Prolonged-release oxycodone-naloxone for treatment of severe pain in patients with Parkinson's disease (PANDA): a double-blind, randomised, placebo-controlled trial
Abstrakt
Pain is a common non-motor symptom of Parkinson's disease. We investigated the analgesic efficacy of prolonged-release oxycodone-naloxone (OXN PR) in patients with Parkinson's disease and chronic, severe pain.
We did this phase 2 study in 47 secondary care centres in the Czech Republic, Germany, Hungary, Poland, Romania, Spain, and the UK. We enrolled patients with Hoehn and Yahr Stage II-IV Parkinson's disease, at least one type of severe pain, and an average 24-h pain score of at least 6 (assessed on an 11-point rating scale from 0=no pain to 10=pain as bad as you can imagine).

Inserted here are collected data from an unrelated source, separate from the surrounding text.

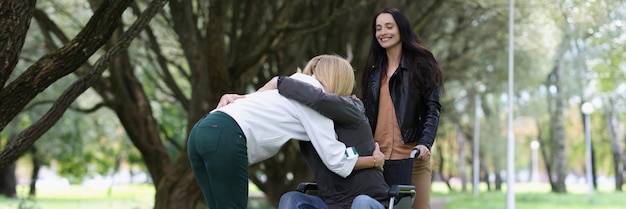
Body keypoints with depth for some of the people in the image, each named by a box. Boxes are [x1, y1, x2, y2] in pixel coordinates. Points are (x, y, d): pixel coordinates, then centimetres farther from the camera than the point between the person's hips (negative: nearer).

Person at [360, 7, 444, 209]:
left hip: (411, 154, -4)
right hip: (378, 155, 4)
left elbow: (432, 109, -3)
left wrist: (425, 143, -18)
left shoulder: (422, 64, 3)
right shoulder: (373, 68, 17)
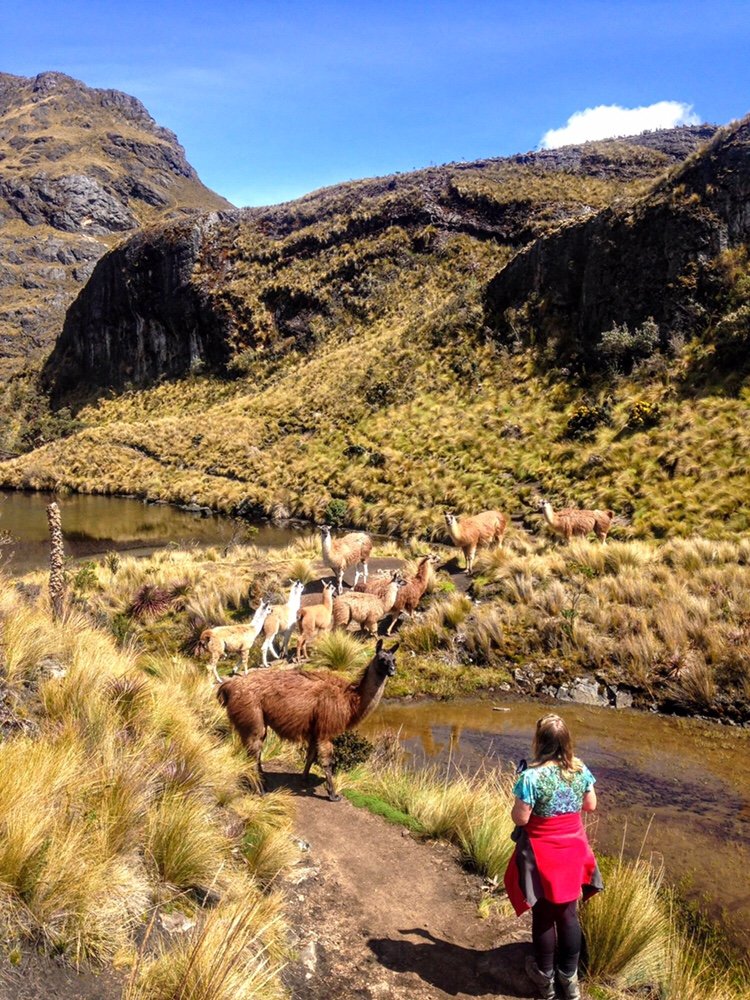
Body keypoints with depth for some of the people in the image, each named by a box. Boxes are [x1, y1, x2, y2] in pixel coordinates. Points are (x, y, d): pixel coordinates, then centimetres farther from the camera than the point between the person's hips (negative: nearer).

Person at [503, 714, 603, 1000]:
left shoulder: (532, 776, -24)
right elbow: (590, 805, 5)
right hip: (572, 851, 4)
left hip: (542, 855, -4)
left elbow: (520, 818, -20)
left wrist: (518, 800, -2)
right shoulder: (580, 769, -8)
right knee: (568, 914, 18)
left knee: (543, 916, 13)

Participants were randomly assigned (1: 1) with a validated automated system (block size four) to either oral OXN PR or placebo for 16 weeks (starting dose oxycodone 5 mg, naloxone 2.5 mg, twice daily). Patients and investigators were masked to treatment assignment.
The primary endpoint was average 24-h pain score at 16 weeks in the full analysis population. This study is registered with EudraCT (2011-002901-31) and ClinicalTrials.gov (NCT01439100).

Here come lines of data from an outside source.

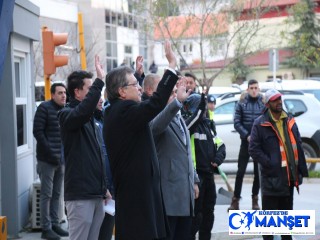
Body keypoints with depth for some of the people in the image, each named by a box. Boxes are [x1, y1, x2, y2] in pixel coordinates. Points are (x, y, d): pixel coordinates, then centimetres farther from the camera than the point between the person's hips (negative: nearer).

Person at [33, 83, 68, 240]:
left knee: (56, 194, 11)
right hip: (47, 159, -6)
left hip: (61, 159, 6)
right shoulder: (44, 108, -7)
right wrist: (50, 153, -16)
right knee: (46, 194, -2)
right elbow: (38, 132, -12)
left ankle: (54, 224, 19)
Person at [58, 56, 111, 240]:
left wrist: (104, 187, 22)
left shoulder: (90, 118, 18)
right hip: (80, 194, -8)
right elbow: (83, 110, -33)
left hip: (96, 193, 8)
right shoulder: (67, 115, -8)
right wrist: (99, 81, -30)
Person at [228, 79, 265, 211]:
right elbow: (237, 122, -1)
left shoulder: (264, 104, 1)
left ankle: (255, 199, 19)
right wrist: (246, 135, -13)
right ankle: (235, 200, 2)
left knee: (258, 172, 7)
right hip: (246, 141, 0)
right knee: (241, 171, -2)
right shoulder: (241, 104, 3)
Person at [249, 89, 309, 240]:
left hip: (289, 176, 6)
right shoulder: (261, 123, -7)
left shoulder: (289, 121, 10)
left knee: (287, 210, 17)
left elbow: (298, 146, 10)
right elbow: (254, 149, -11)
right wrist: (269, 163, -17)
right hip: (272, 177, -6)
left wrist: (301, 170, 5)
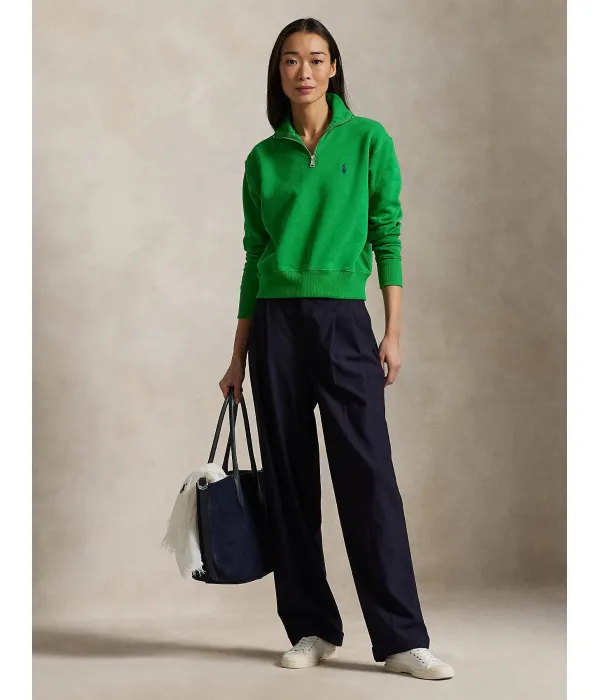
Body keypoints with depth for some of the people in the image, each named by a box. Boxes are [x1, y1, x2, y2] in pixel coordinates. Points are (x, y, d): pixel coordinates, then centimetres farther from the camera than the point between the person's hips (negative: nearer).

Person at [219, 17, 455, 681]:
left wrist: (393, 333, -5)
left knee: (367, 474, -7)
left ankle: (402, 639, -3)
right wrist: (239, 356, 10)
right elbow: (254, 256, 11)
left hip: (343, 319, -3)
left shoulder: (368, 140, 3)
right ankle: (311, 628, 13)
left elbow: (388, 237, 2)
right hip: (276, 322, 3)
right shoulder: (263, 159, 10)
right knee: (289, 477, 4)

We enrolled 202 patients; 93 were assigned to OXN PR and 109 to placebo; the full analysis population consisted of 88 patients versus 106 patients. Least squares mean average 24-h pain score at 16 weeks in the full analysis population was 5.0 (95% CI 4.5 to 5.5) in the OXN PR group versus 5.6 (5.1 to 6.0) in the placebo group (difference -0.6, 95% CI -1.3 to 0.0; p=0.058).
Similar proportions of patients in each group had adverse events (60/92 [65%] vs 76/109 [70%]), treatment-related adverse events (52/92 [57%] vs 62/109 [57%]), and serious adverse events (5/92 [5%] vs 7/109 [6%]). Treatment-related nausea was more common in the OXN PR group than in the placebo group (16/92 [17%] vs 10/109 [9%]), as was treatment-related constipation (16/92 [17%] vs 6/109 [6%]).